(Excerpts from a dataset)
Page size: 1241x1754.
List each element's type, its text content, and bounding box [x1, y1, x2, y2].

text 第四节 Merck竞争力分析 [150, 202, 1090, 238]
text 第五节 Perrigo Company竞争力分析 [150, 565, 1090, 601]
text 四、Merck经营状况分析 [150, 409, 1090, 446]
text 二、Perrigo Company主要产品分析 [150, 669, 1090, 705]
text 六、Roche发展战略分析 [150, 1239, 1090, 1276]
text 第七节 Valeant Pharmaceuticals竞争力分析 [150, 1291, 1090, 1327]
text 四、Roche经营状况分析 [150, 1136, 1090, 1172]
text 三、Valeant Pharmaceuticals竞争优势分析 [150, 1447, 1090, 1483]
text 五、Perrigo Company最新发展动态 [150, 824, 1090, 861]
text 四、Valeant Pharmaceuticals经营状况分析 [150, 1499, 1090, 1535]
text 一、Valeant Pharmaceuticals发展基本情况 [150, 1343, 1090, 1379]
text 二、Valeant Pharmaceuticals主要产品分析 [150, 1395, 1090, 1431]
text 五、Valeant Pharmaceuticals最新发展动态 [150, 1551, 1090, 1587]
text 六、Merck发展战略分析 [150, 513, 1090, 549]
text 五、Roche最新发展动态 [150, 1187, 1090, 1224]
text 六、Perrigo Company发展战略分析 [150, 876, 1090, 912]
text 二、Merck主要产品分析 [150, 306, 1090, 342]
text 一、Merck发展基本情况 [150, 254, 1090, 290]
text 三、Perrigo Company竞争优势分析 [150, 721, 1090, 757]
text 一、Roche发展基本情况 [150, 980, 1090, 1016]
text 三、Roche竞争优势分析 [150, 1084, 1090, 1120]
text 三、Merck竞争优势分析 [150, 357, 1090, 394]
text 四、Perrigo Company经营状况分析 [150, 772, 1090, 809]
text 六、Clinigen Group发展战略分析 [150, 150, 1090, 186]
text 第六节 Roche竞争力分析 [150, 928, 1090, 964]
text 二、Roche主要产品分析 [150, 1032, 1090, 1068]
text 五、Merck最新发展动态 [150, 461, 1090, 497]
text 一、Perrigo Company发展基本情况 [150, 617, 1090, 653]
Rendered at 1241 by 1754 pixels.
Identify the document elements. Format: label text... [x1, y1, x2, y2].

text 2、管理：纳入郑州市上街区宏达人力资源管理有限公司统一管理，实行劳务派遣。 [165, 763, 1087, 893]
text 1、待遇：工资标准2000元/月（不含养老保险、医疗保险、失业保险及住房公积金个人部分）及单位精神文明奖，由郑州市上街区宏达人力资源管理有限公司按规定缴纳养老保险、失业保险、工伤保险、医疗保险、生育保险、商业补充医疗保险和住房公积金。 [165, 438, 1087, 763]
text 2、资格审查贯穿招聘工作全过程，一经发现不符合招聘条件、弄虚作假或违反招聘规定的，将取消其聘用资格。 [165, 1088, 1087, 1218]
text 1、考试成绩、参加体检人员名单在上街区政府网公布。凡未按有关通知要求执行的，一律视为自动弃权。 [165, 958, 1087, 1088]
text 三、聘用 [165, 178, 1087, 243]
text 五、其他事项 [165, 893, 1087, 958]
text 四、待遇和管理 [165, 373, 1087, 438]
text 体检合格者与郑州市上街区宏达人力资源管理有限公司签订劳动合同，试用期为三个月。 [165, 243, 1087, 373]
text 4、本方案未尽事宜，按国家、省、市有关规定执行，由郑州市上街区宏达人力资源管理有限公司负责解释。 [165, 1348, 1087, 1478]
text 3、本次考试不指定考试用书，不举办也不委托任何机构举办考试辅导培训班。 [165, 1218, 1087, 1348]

**REQUEST**
Set down each line exactly as it appears in the data.

**EXPECTED ANSWER**
Page size: 1241x1754.
List each element's type, its text content, and bounding box [x1, y1, x2, y2].

text 第四节 Merck竞争力分析 [150, 202, 1090, 238]
text 第五节 Perrigo Company竞争力分析 [150, 565, 1090, 601]
text 四、Merck经营状况分析 [150, 409, 1090, 446]
text 二、Perrigo Company主要产品分析 [150, 669, 1090, 705]
text 六、Roche发展战略分析 [150, 1239, 1090, 1276]
text 第七节 Valeant Pharmaceuticals竞争力分析 [150, 1291, 1090, 1327]
text 四、Roche经营状况分析 [150, 1136, 1090, 1172]
text 三、Valeant Pharmaceuticals竞争优势分析 [150, 1447, 1090, 1483]
text 五、Perrigo Company最新发展动态 [150, 824, 1090, 861]
text 四、Valeant Pharmaceuticals经营状况分析 [150, 1499, 1090, 1535]
text 一、Valeant Pharmaceuticals发展基本情况 [150, 1343, 1090, 1379]
text 二、Valeant Pharmaceuticals主要产品分析 [150, 1395, 1090, 1431]
text 五、Valeant Pharmaceuticals最新发展动态 [150, 1551, 1090, 1587]
text 六、Merck发展战略分析 [150, 513, 1090, 549]
text 五、Roche最新发展动态 [150, 1187, 1090, 1224]
text 六、Perrigo Company发展战略分析 [150, 876, 1090, 912]
text 二、Merck主要产品分析 [150, 306, 1090, 342]
text 一、Merck发展基本情况 [150, 254, 1090, 290]
text 三、Perrigo Company竞争优势分析 [150, 721, 1090, 757]
text 一、Roche发展基本情况 [150, 980, 1090, 1016]
text 三、Roche竞争优势分析 [150, 1084, 1090, 1120]
text 三、Merck竞争优势分析 [150, 357, 1090, 394]
text 四、Perrigo Company经营状况分析 [150, 772, 1090, 809]
text 六、Clinigen Group发展战略分析 [150, 150, 1090, 186]
text 第六节 Roche竞争力分析 [150, 928, 1090, 964]
text 二、Roche主要产品分析 [150, 1032, 1090, 1068]
text 五、Merck最新发展动态 [150, 461, 1090, 497]
text 一、Perrigo Company发展基本情况 [150, 617, 1090, 653]
Rendered at 1241 by 1754 pixels.
Identify the document elements. Format: label text... [x1, y1, x2, y2].

text 2、管理：纳入郑州市上街区宏达人力资源管理有限公司统一管理，实行劳务派遣。 [165, 763, 1087, 893]
text 1、待遇：工资标准2000元/月（不含养老保险、医疗保险、失业保险及住房公积金个人部分）及单位精神文明奖，由郑州市上街区宏达人力资源管理有限公司按规定缴纳养老保险、失业保险、工伤保险、医疗保险、生育保险、商业补充医疗保险和住房公积金。 [165, 438, 1087, 763]
text 2、资格审查贯穿招聘工作全过程，一经发现不符合招聘条件、弄虚作假或违反招聘规定的，将取消其聘用资格。 [165, 1088, 1087, 1218]
text 1、考试成绩、参加体检人员名单在上街区政府网公布。凡未按有关通知要求执行的，一律视为自动弃权。 [165, 958, 1087, 1088]
text 三、聘用 [165, 178, 1087, 243]
text 五、其他事项 [165, 893, 1087, 958]
text 四、待遇和管理 [165, 373, 1087, 438]
text 体检合格者与郑州市上街区宏达人力资源管理有限公司签订劳动合同，试用期为三个月。 [165, 243, 1087, 373]
text 4、本方案未尽事宜，按国家、省、市有关规定执行，由郑州市上街区宏达人力资源管理有限公司负责解释。 [165, 1348, 1087, 1478]
text 3、本次考试不指定考试用书，不举办也不委托任何机构举办考试辅导培训班。 [165, 1218, 1087, 1348]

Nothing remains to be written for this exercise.